▶ **Text section**
Blood collection. At desired time-points, 8-36 mL of blood may be collected using 18 gauge needles from patients into BD vacutainers containing EDTA (Becton Dickinson, USA). Blood components may be separated using ficoll density gradient separation. Complete protease inhibitor cocktail (Roche, Switzerland) is added to the plasma at a 1:50 dilution and samples are transported on ice to the laboratory. The plasma is centrifuged at 16 000 x g for 5 mins to remove any cellular material, aliquoted and stored at −80° C.

Bio-Plex Analysis. The Bio-Plex suspension array system (Bio-Rad, USA) uses unique fluorescently coloured beads to allow simultaneous quantitation of up to 100 analytes in a single well. Target analytes are quantified by detection of the unique bead conjugated to the primary antibody and the corresponding reporter complex using the Bio-Plex dual-laser flow-based microplate reader system. Samples are filtered through 0.2 μm Nanosep MF Centrifugal Devices with Bio-Inert® Membrane (Pall Scientific, USA) for 5 minutes at 9000 x g. 50 uL of each filtered sample is analysed using the desired Bio-Plex assay (Bio-Rad, USA) according to the manufacturer's instructions. The Bio-Plex Pro II magnetic wash station may be used for the washing steps and the data may be acquired using the Bio-Plex 200 system with version 5.0 software (Bio-Rad, USA).

The invention will now be described in more detail, by way of illustration only, with respect to be following examples. The examples are intended to serve to illustrate this invention and should not be construed as limiting the generality of the disclosure of the description throughout this specification.

Kits and Compositions

The invention also provides for kits comprising one or more components useful in the performance of the methods of the invention. For example, a pharmaceutical composition, such as comprising MSCs, or an adipose tissue-derived cell suspension, may be provided as part of a kit, for example including additional components useful in the intended treatment, such as for example written instructions, or it may be provided as a single item, such as a single vial or aliquot of the composition.

A kit may comprise one or more agents for the collection or preparation of a biological sample, or for the detection of a particular biomarker. For example, a kit may comprise one or more agent(s) capable of binding and or detecting, preferably capable of specifically binding and or detecting, one or more biomarkers selected from the group consisting of MIF, CTX-II and COMP. A kit may comprise one or more agents for use in quantifying the level of a biomarker, such as any one or more of MIF, CTX-II and COMP, in a biological sample.

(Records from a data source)
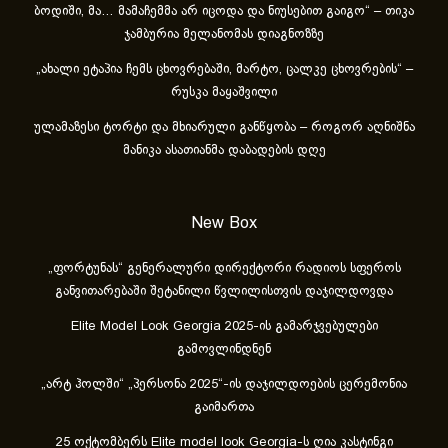
ბოდიში, მა… მამაჩემმა არ იცოდა და ნიუსებით გაიგო“ – თიკა
ჯამბურია მელანომას დიაგნოზზე
„ახა­ლი ეტა­პია ჩემს ცხოვ­რე­ბა­ში, მარ­ტო, ცალ­კე ცხოვ­რე­ბის“ –
რუსკა მაყაშვილი
ულამაზესი ტორტი და მხიარული განწყობა – როგორ აღნიშნა
მანიკა ასათიანმა დაბადების დღე
New Box
„ფორტუნას“ გენერალური დირექტორი რადიოს სფეროს
განვითარებაში შეტანილი წვლილისთვის დაჯილდოვდა
Elite Model Look Georgia 2025-ის გამარჯვებულები
გამოვლინდნენ
„არტ ჰოლში“ „პერსონა 2025“-ის დაჯილდოების ცერემონია
გაიმართა
25 ოქტომბერს Elite model look Georgia-ს ღია კასტინგი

▶ **List of tasks**
1. Reproduce the part of the patent excerpt that runs from "The invention also" to "of the composition.".
2. In the patent excerpt, which three biomarkers may a kit's agents bind or detect?

▶ **Solutions to the exercise**
1.
The invention also provides for kits comprising one or more components useful in the performance of the methods of the invention. For example, a pharmaceutical composition, such as comprising MSCs, or an adipose tissue-derived cell suspension, may be provided as part of a kit, for example including additional components useful in the intended treatment, such as for example written instructions, or it may be provided as a single item, such as a single vial or aliquot of the composition.

2. MIF, CTX-II and COMP.